CREATE OR REPLACE VIEW your_user.all_tables AS
SELECT owner,table_name,
    CASE
        WHEN partitioned = 'YES' THEN
            (
                COALESCE
                (
                    (
                        SELECT MAX(tablespace_name)
                        FROM all_tab_partitions
                        WHERE all_tab_partitions.table_owner = all_tables.owner
                            AND all_tab_partitions.table_name = all_tables.table_name
                    ),
                    (
                        SELECT MAX(tablespace_name)
                        FROM all_tab_subpartitions
                        WHERE all_tab_subpartitions.table_owner = all_tables.owner
                            AND all_tab_subpartitions.table_name = all_tables.table_name
                    ),
                    all_tables.tablespace_name
                )
            )
        ELSE
            tablespace_name
    END tablespace_name,
 cluster_name,iot_name,status,pct_free,pct_used,ini_trans,max_trans,initial_extent,next_extent,min_extents,max_extents,pct_increase,freelists,freelist_groups,logging,backed_up,num_rows,blocks,empty_blocks,avg_space,chain_cnt,avg_row_len,avg_space_freelist_blocks,num_freelist_blocks,degree,instances,cache,table_lock,sample_size,last_analyzed,partitioned,iot_type,temporary,secondary,nested,buffer_pool,flash_cache,cell_flash_cache,row_movement,global_stats,user_stats,duration,skip_corrupt,monitoring,cluster_owner,dependencies,compression,compress_for,dropped,read_only,segment_created,result_cache,clustering,activity_tracking,dml_timestamp,has_identity,container_data,inmemory,inmemory_priority,inmemory_distribute,inmemory_compression,inmemory_duplicate,default_collation,duplicated,sharded,external,hybrid,cellmemory,containers_default,container_map,extended_data_link,extended_data_link_map,inmemory_service,inmemory_service_name,container_map_object,memoptimize_read,memoptimize_write,has_sensitive_column,admit_null,data_link_dml_enabled,logical_replication
FROM sys.all_tables;

And the above column list is only accurate for one version of Oracle. You'll want to generate your own list with a query like the one below. And don't forget to update the view if you upgrade the database.

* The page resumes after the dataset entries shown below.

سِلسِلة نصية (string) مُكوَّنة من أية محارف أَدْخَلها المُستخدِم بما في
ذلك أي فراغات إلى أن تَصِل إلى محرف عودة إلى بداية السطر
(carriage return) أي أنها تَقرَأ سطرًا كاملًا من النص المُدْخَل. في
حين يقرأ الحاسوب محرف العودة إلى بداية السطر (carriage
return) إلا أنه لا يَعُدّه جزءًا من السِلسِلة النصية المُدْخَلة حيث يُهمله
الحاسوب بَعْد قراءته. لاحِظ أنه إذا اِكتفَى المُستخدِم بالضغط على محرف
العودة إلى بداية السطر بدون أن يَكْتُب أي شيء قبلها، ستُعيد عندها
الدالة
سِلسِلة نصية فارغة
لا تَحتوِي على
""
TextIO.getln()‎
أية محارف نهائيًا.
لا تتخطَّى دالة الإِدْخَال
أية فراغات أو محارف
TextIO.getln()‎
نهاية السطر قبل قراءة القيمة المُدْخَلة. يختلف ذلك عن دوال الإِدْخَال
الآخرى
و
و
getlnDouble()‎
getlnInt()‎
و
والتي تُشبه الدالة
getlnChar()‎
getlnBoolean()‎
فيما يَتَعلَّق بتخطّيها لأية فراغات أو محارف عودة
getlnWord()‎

-- Generate the list of columns for your version of Oracle:
SELECT LISTAGG(column_name, ',') WITHIN GROUP (ORDER BY column_id) column_list
FROM dba_tab_columns
WHERE table_name = 'ALL_TABLES' AND owner = 'SYS';

Despite all the pitfalls, there are times when it's necessary to override the data dictionary like this. I've done this before in production for an unsupported application.